La rivelazione appare così in una prospettiva che dice la compatibilità e l'intrinseca coerenza tra l'ordine delle conoscenze dell'intelletto umano e l'ordine delle verità rivelate, proprio perché la dimostrazione dell'esistenza dell'infinito comporta l'ammissione dell'esistenza di un sapere infinito, per sua natura sottratto all'intelletto del metafisico. La rivelazione di alcuni contenuti di questo sapere infinito assume perciò i connotati di coerente supporto alla natura dell'intelletto umano, che non dispone in proprio di possibilità alcuna di accedere per altra via alla conoscenza di quel sapere infinito, di cui ha peraltro dimostrato l'esistenza.
Una seconda considerazione consegue alla connessione esplicita operata da Duns Scoto parlando dell'infinitas Dei, tra la natura dell'intelletto divino che deve avere simultaneamente presente un'infinità di oggetti, dall'eternità, distintamente e indipendentemente dalla loro esistenza, e la volontà onnipotente o potenza causale atta a creare una infinità di cose, ossia la perfezione dell'efficienza propria della causa di tutto l'essere attuale e possibile.
L'aspirazione umana a un bene infinito risulta non velleitaria e non contraddittoria proprio perché l'infinità non ripugna all'intelletto e al volere; non siamo dunque in una prospettiva di "volontarismo", non siamo di fronte a una prevaricazione che attribuisce alla volontà totale autonomia rispetto all'intelletto, come spesso la storiografia della prima metà del Novecento ha scritto in riferimento a Duns Scoto.

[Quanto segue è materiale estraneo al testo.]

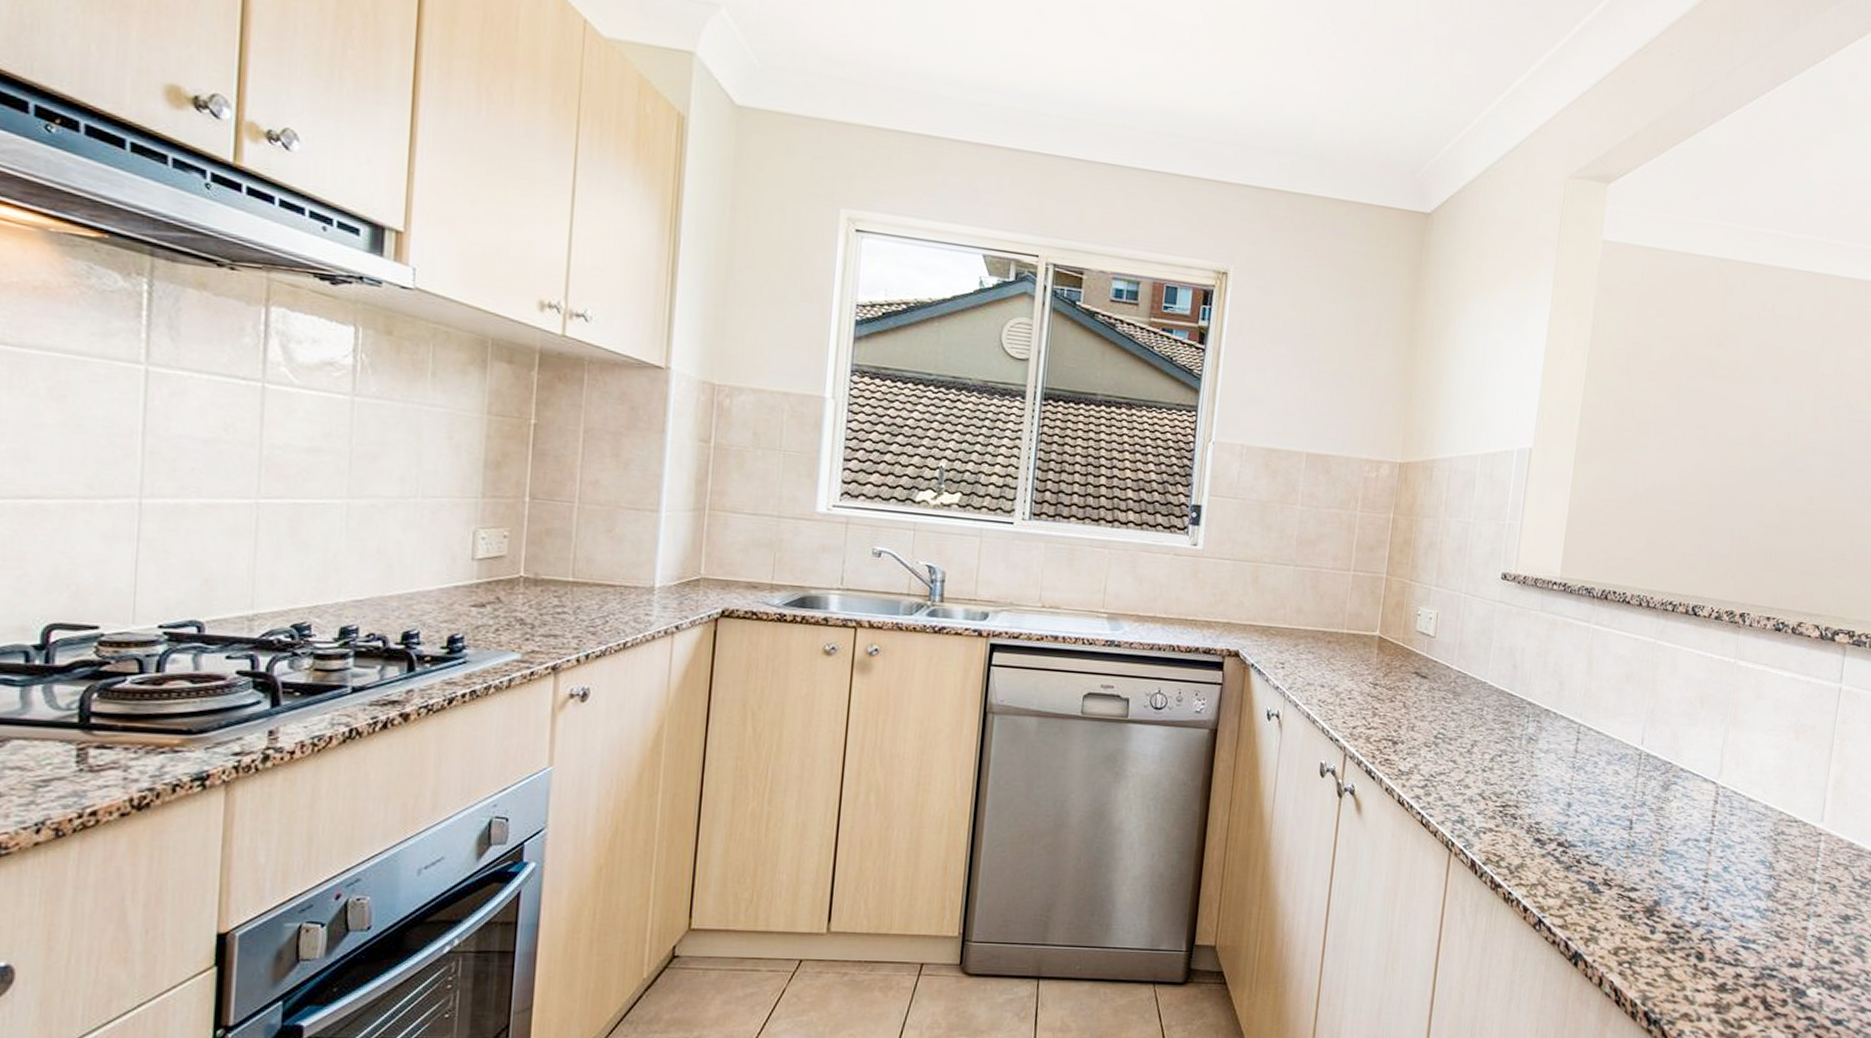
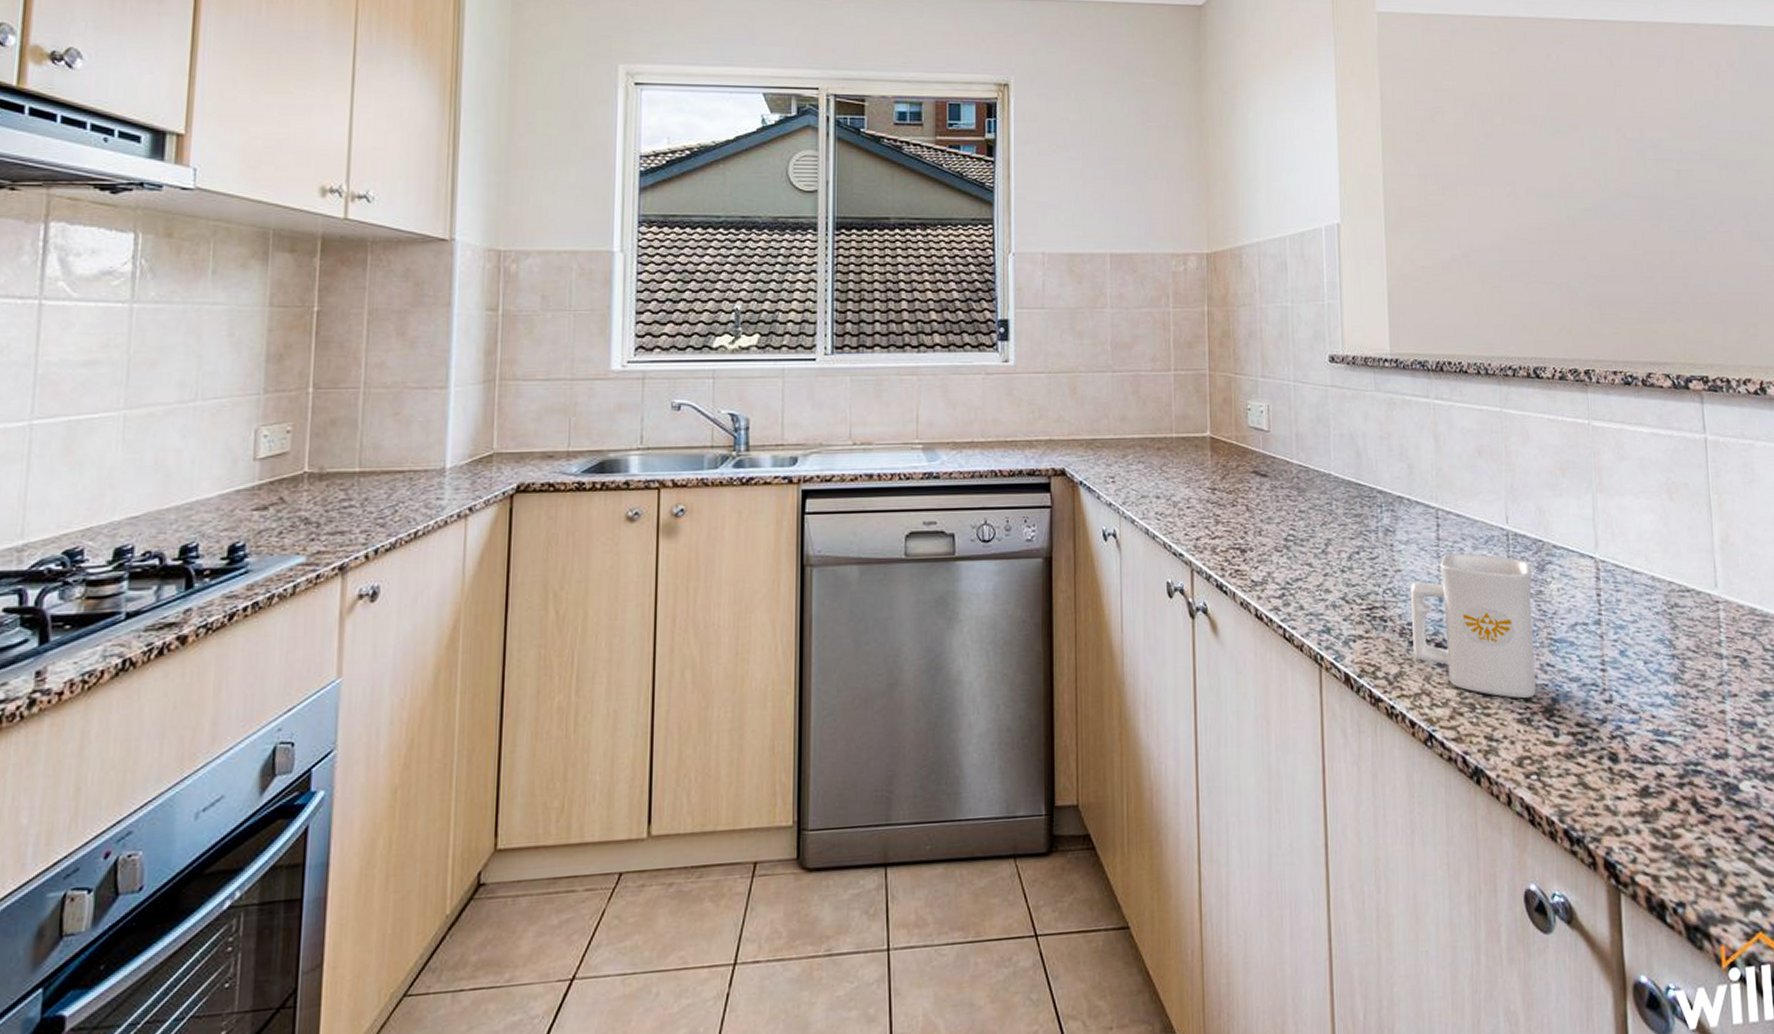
mug: none [1536,765,1658,899] -> present [1411,552,1536,699]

Il rigoroso percorso, che consente di pervenire all'affermazione dell'ens infinitum e al riconoscimento della intrinseca validità dell'aspirazione dell'uomo all'infinito, ha messo in risalto lo stretto rapporto tra essere e bene, tra intelligenza e volontà, che la libertà della volontà non potrà mai alterare o sopprimere, perché non potrà mai decidere di annullare la propria natura più intima e costituiva, ossia la strutturale capacità della volontà di amare l'oggetto più amabile, di volere il bene più sommo, di desiderare cioè la fruizione di un bene infinito.
Il "cantore dell'infinito", come qualche studioso ama definire Duns Scoto, offre alla nostra speculazione un itinerario del tutto nuovo e peculiare, che dall'analisi dei tratti caratteristici del volto filosofico di Dio come ente infinito, riesce a dedurre i lineamenti e i connotati del volto dell'uomo; l'infinito svela il finito, rivela i tratti più reconditi e significativi di un soggetto che non solo è capace di conoscere e di amare gli enti finiti o i beni limitati, ma che è strutturalmente aperto alla totalità dell'essere e del bene, al punto che solo un abbraccio con l'infinito può saziare ogni suo desiderio.